Manipulating Files With Python

Manage Your Lovely Photos With Python! #PurePythonSeries — Episode #03

J3
Jungletronics
8 min readSep 10, 2021

--

What is file manipulation?

So, file manipulations — creating a file, removing a directory, etc. — are very common operations in Python.

Challenge — Make it Yourself!

Gif 1 . Program working, creating a directory, and manipulating the files.
Fig 1. Here is the beginning of everything!

👉️Colab nb

👉️Download xls and photos.zip

Instructions:

In Colab, sign up, sign in and , upload . ipynb file, and run the provided code will set up the required directories and extract the photos into sample_data/photos. Just execute it, and you’re all set!

Python and File Manipulation On Your Machine

Mastering the os and pathlib Modules:

The os and pathlib modules are powerful tools for managing folders and files on your computer. While other modules may offer additional capabilities depending on your specific needs, these two are essential for tackling a wide range of file manipulation tasks. This tutorial will guide you through using these modules to efficiently solve common challenges.

Our Challenge:

  • You will need to distribute photos across the directories specified in the Excel sheet (03_file_manipulation_techniques.xlsx).

Key Points:

  • We will be using pathlib because it handles file paths seamlessly across different operating systems.
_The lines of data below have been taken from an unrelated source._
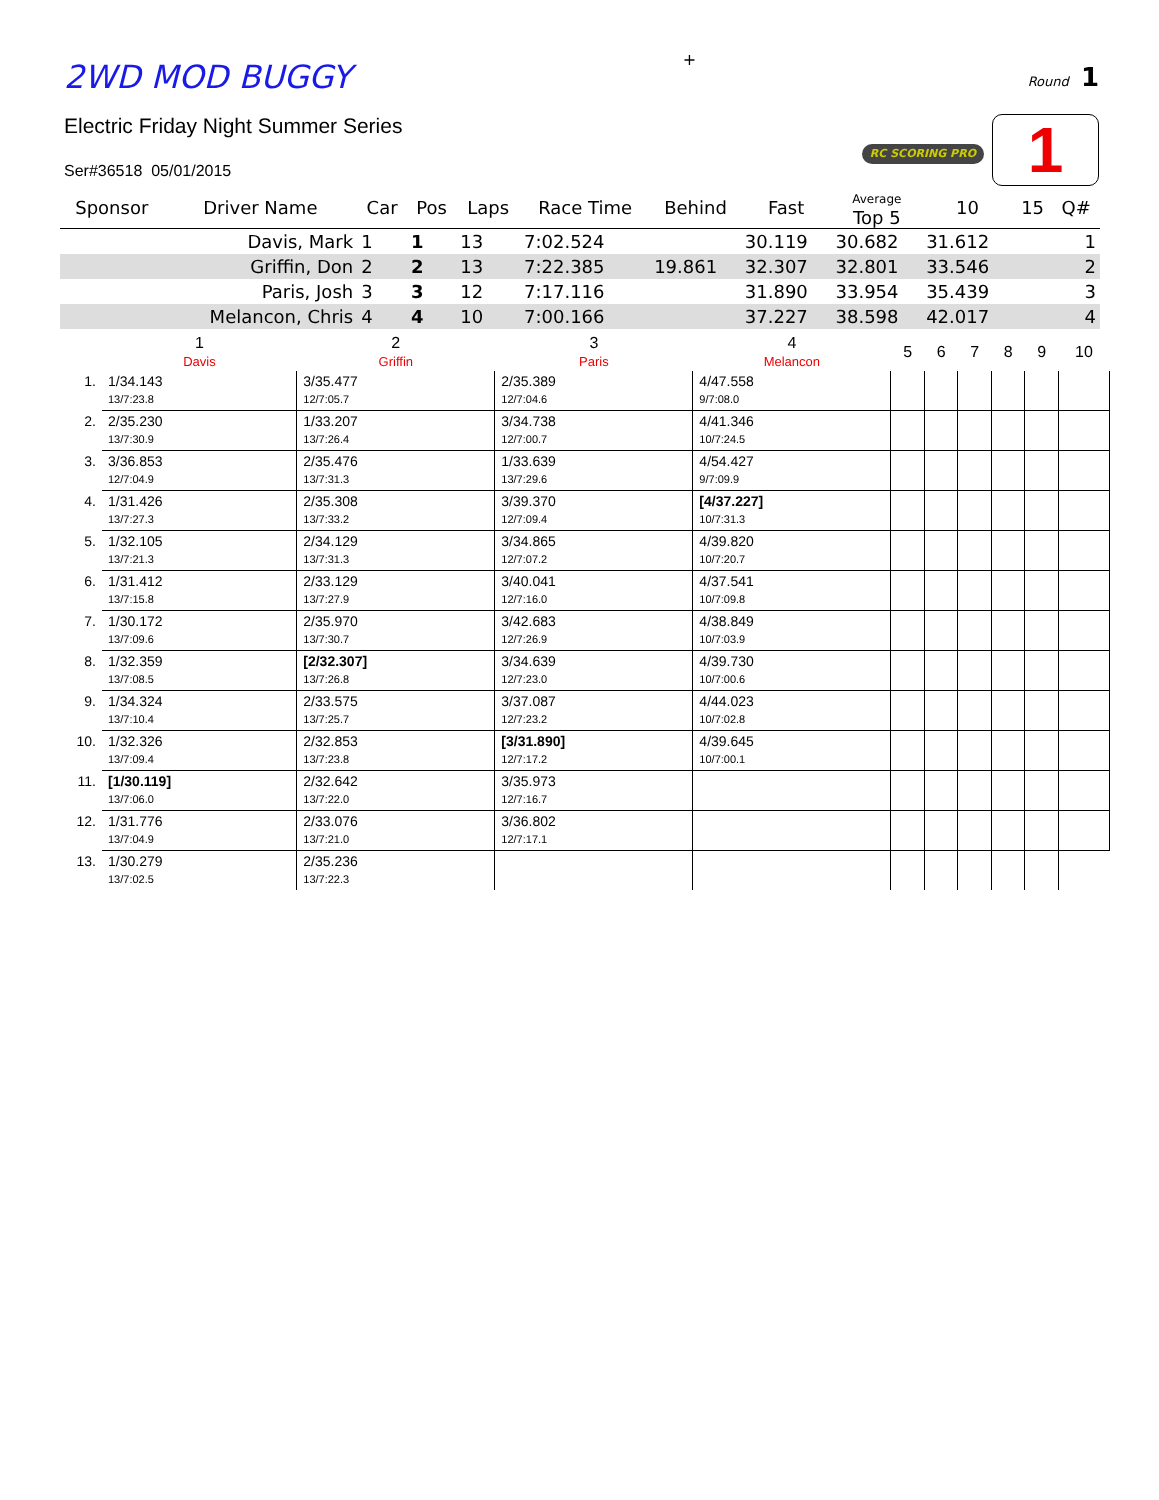2WD MOD BUGGY
+
Round 1
Electric Friday Night Summer Series
Ser#36518 05/01/2015
RC SCORING PRO
1
| Sponsor | Driver Name | Car | Pos | Laps | Race Time | Behind | Fast | Average Top 5 | 10 | 15 | Q# |
| --- | --- | --- | --- | --- | --- | --- | --- | --- | --- | --- | --- |
| | Davis, Mark | 1 | 1 | 13 | 7:02.524 | | 30.119 | 30.682 | 31.612 | | 1 |
| | Griffin, Don | 2 | 2 | 13 | 7:22.385 | 19.861 | 32.307 | 32.801 | 33.546 | | 2 |
| | Paris, Josh | 3 | 3 | 12 | 7:17.116 | | 31.890 | 33.954 | 35.439 | | 3 |
| | Melancon, Chris | 4 | 4 | 10 | 7:00.166 | | 37.227 | 38.598 | 42.017 | | 4 |
| | 1 Davis | 2 Griffin | 3 Paris | 4 Melancon | 5 | 6 | 7 | 8 | 9 | 10 |
| --- | --- | --- | --- | --- | --- | --- | --- | --- | --- | --- |
| 1. | 1/34.143 13/7:23.8 | 3/35.477 12/7:05.7 | 2/35.389 12/7:04.6 | 4/47.558 9/7:08.0 | | | | | | |
| 2. | 2/35.230 13/7:30.9 | 1/33.207 13/7:26.4 | 3/34.738 12/7:00.7 | 4/41.346 10/7:24.5 | | | | | | |
| 3. | 3/36.853 12/7:04.9 | 2/35.476 13/7:31.3 | 1/33.639 13/7:29.6 | 4/54.427 9/7:09.9 | | | | | | |
| 4. | 1/31.426 13/7:27.3 | 2/35.308 13/7:33.2 | 3/39.370 12/7:09.4 | [4/37.227] 10/7:31.3 | | | | | | |
| 5. | 1/32.105 13/7:21.3 | 2/34.129 13/7:31.3 | 3/34.865 12/7:07.2 | 4/39.820 10/7:20.7 | | | | | | |
| 6. | 1/31.412 13/7:15.8 | 2/33.129 13/7:27.9 | 3/40.041 12/7:16.0 | 4/37.541 10/7:09.8 | | | | | | |
| 7. | 1/30.172 13/7:09.6 | 2/35.970 13/7:30.7 | 3/42.683 12/7:26.9 | 4/38.849 10/7:03.9 | | | | | | |
| 8. | 1/32.359 13/7:08.5 | [2/32.307] 13/7:26.8 | 3/34.639 12/7:23.0 | 4/39.730 10/7:00.6 | | | | | | |
| 9. | 1/34.324 13/7:10.4 | 2/33.575 13/7:25.7 | 3/37.087 12/7:23.2 | 4/44.023 10/7:02.8 | | | | | | |
| 10. | 1/32.326 13/7:09.4 | 2/32.853 13/7:23.8 | [3/31.890] 12/7:17.2 | 4/39.645 10/7:00.1 | | | | | | |
| 11. | [1/30.119] 13/7:06.0 | 2/32.642 13/7:22.0 | 3/35.973 12/7:16.7 | | | | | | | |
| 12. | 1/31.776 13/7:04.9 | 2/33.076 13/7:21.0 | 3/36.802 12/7:17.1 | | | | | | | |
| 13. | 1/30.279 13/7:02.5 | 2/35.236 13/7:22.3 | | | | | | | | |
Whether you're on Windows, Mac, or Linux, pathlib simplifies the path differences for us.

shutil Module:

  • While you could use os and pathlib for copying and pasting files, it's more complex. Fortunately, the shutil module is here to make those tasks easier.

Let's get started!

Overview:

  • Module’s importing
from pathlib import Path
  • Listing All Files in Current Folder
files = Path.iterdir()
  • Copying a File
import shutil
shutil.copy2('file_to_copy.extension', 'name_of_copied_created.extension')
  • Moving a File; 2 methods:
Path('path/file.extension').rename('new_path/file.extension')

or

shutil.move(Path('path/file.extension'), Path('new_path/file.extension'))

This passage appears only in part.